Je m’appelle Claire Bertrand, je dirige le cabinet 4_32 architecte avec Pierre-Benoît Thévenon, mon associé. 4_32 fait référence à 432 Hz. La fréquence du diapason qui donne le «La», celle sur laquelle les instruments de l’orchestre s’accordent. A la fois classique et singulière, mêlant culture, science, imaginaire, mathématiques, symphonie et équilibre : cette fréquence entre en résonance avec le caractère et la vocation de notre atelier.

Je suis architecte depuis maintenant un certain nombre d’années et je suis arrivée à Lyon après avoir fait mes études à Grenoble pour travailler chez Albert Constantin, Atelier de la Rize. C’était quasiment mon premier job et c’est là que j’ai rencontré Philippe Audart et Marc Favaro, son associé, qui étaient les “grands” chefs de projet de l’agence à l’époque. Je suis arrivée à l’Atelier de la Rize pour travailler sur le stade de Gerland qui était en pleine réhabilitation pour la coupe du monde de 1998. C’est intéressant et assez génial de retravailler ensemble avec Philippe, 25 ans plus tard. Nous n’avons pas besoin de nous dire grand chose pour nous comprendre. En effet, nous avons été formés par les mêmes personnes avec les mêmes méthodes pour arriver au projet. Je pense avoir une méthode plutôt itérative, très rationnelle, structurée. Nous avons besoin, en tant qu’architecte, de nous nourrir d’abord du contexte, de l’histoire, de la ville. Et en cela, nous avons, Philippe et moi, la même démarche dans la prise en compte de la technique, de la réalité du chantier, et surtout, ce sont des hommes et des femmes qui vont vivre, travailler et occuper le projet une fois celui-ci fini.

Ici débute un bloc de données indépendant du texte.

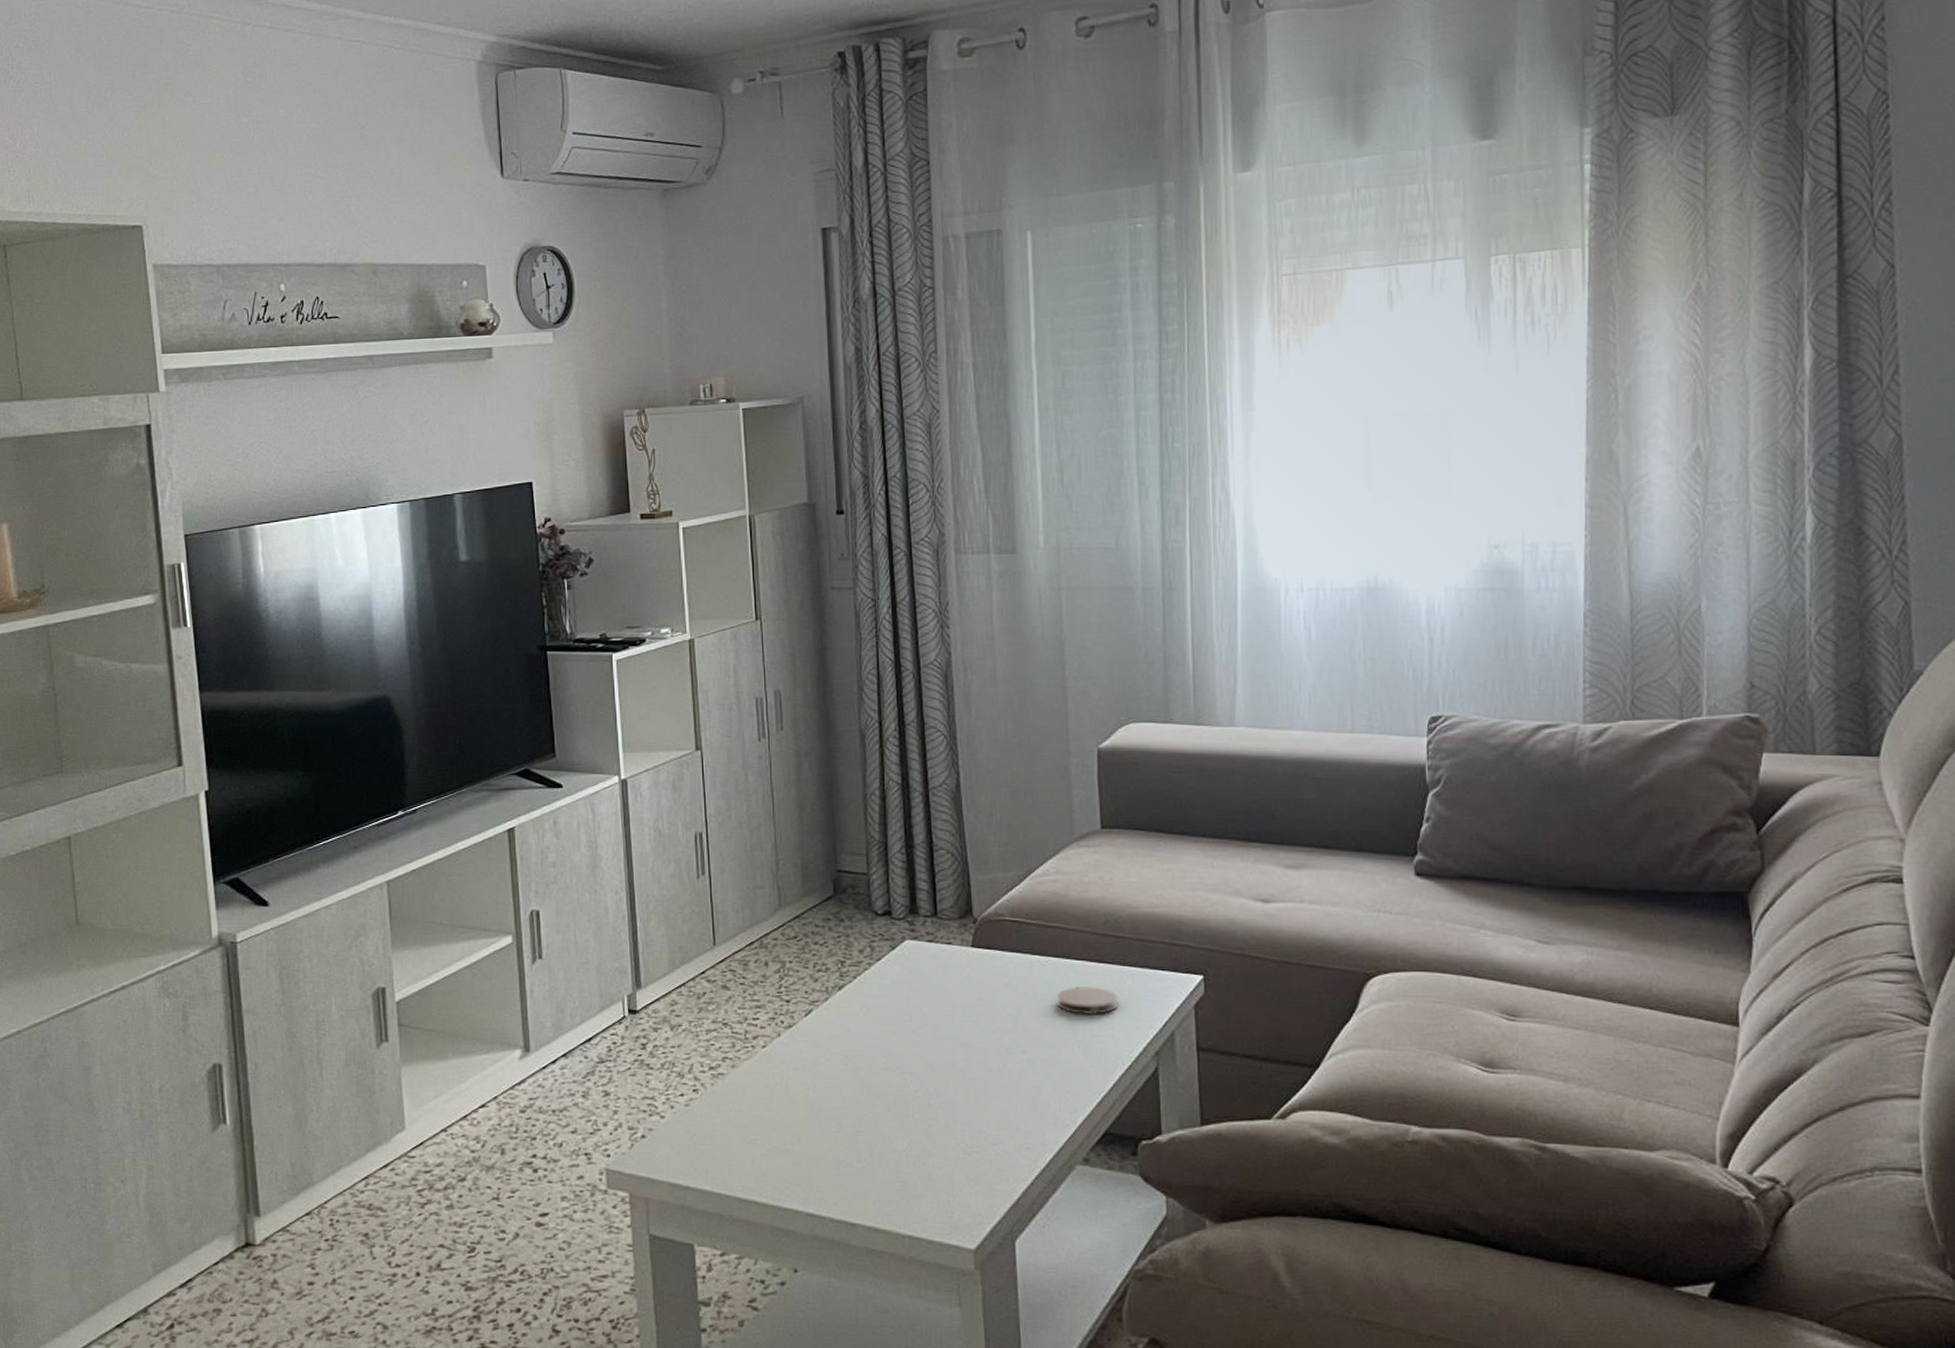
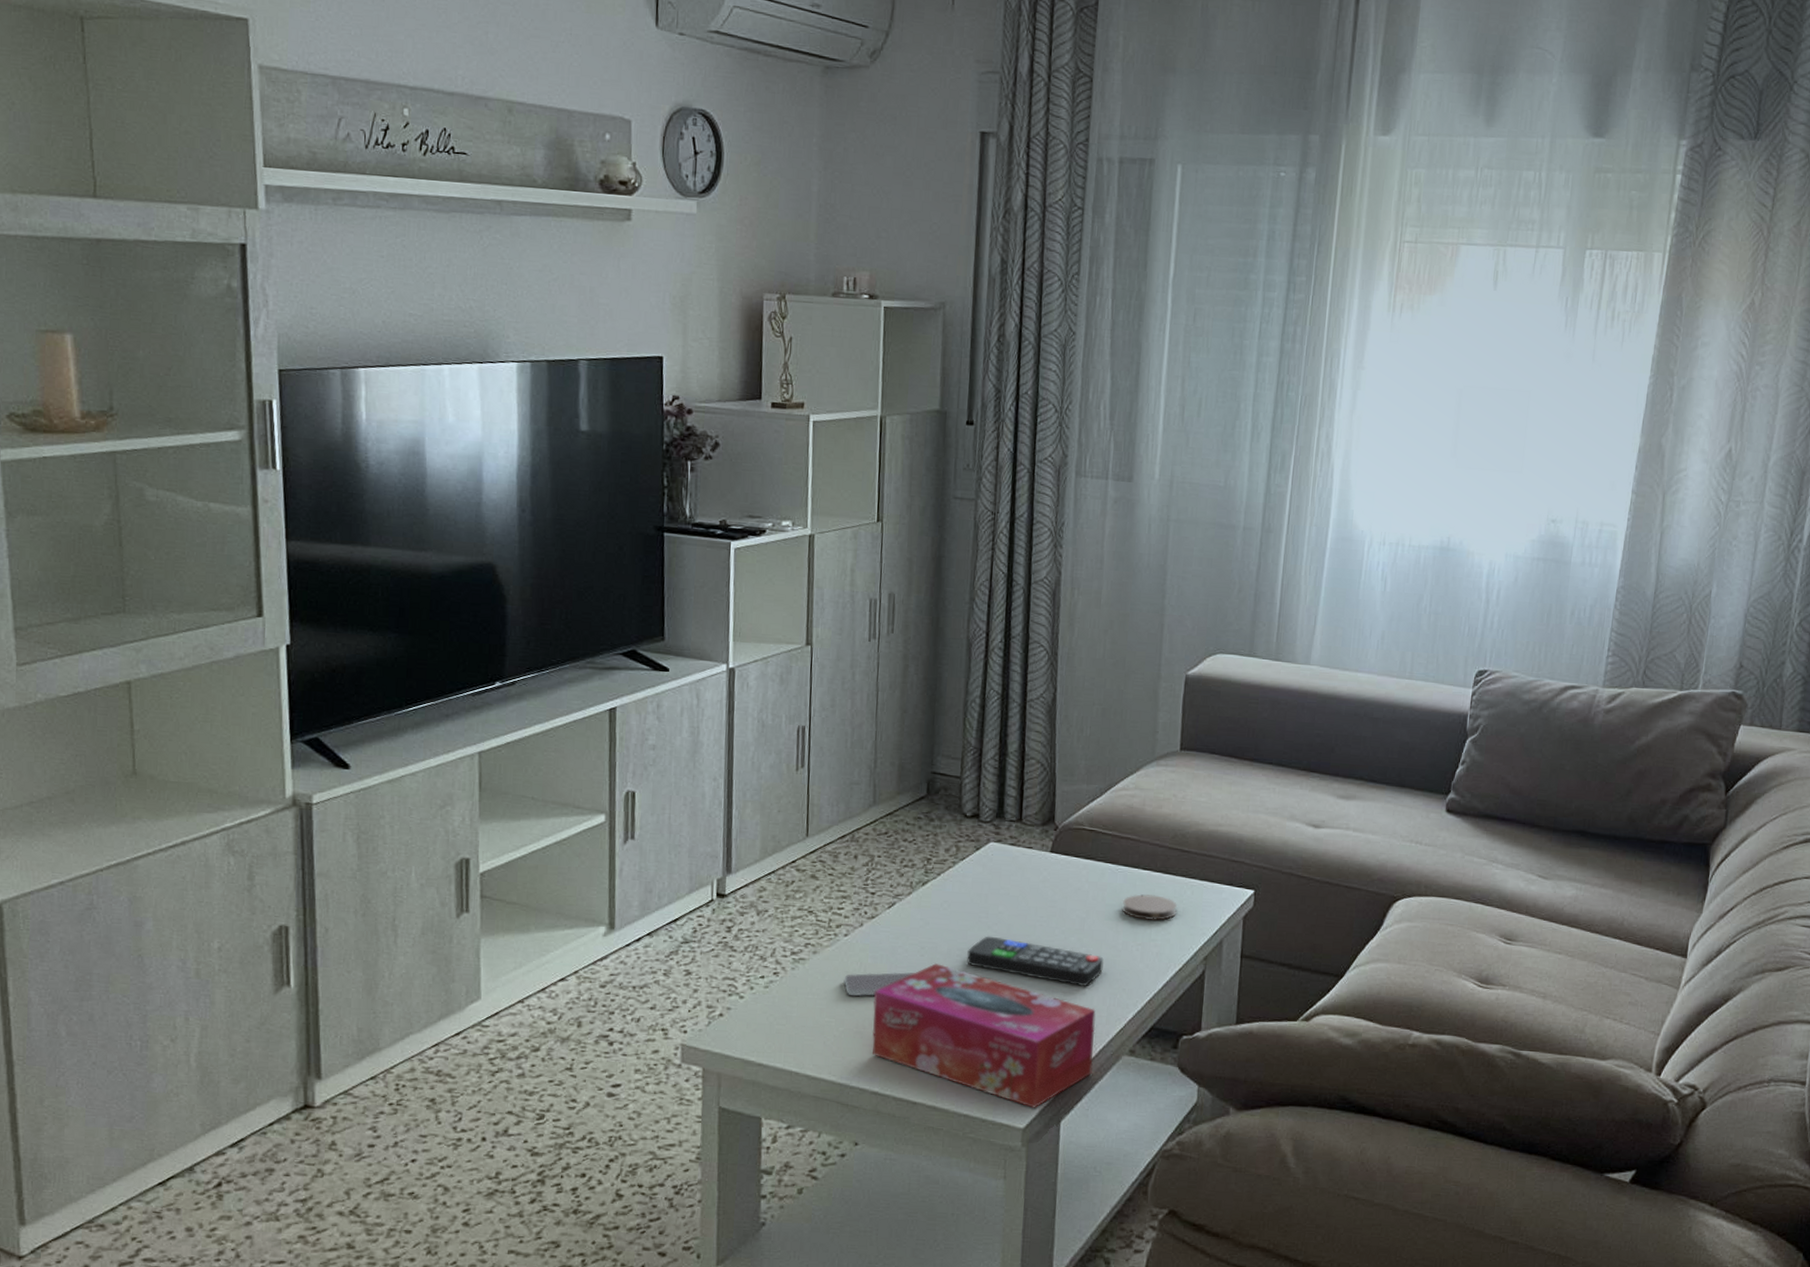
smartphone: none [766,1082,841,1111] -> present [843,972,916,996]
tissue box: none [799,1071,1044,1227] -> present [872,962,1096,1108]
remote control: none [894,1040,1043,1091] -> present [967,936,1104,987]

Le projet autour du Britannia se doit d’être hyper rationnel, parce qu’il est tellement complexe qu’il ne faut pas rajouter une difficulté qui n’a pas lieu d’être. Il faut prendre les choses avec calme et expérience, ne pas vouloir faire un geste mais essayer d’être à sa juste place et d’apporter le mieux, à la fois pour le projet et pour la ville. Le Britannia est un bâtiment fort, avec beaucoup d’impact tellement celui-ci est visible, connu et reconnu, qu’il faut l’aborder avec humilité. Nous ne pouvons pas nous tromper, car l’erreur deviendrait visible. Nous partageons avec les différents acteurs du projet, cette même approche et cette simplicité. Nous sommes tous des gens simples d’accès, à la fois efficaces et rationnels, avec l’objectif de réussir avec fierté pour que les personnes qui habitent dans les lieux que nous construisons se sentent bien. Je crois que c’est quelque chose d’important.

Nous ne construisons pas pour nous. Nous construisons pour les gens qui y vivent, y travaillent. C’est ce qui nous anime tous.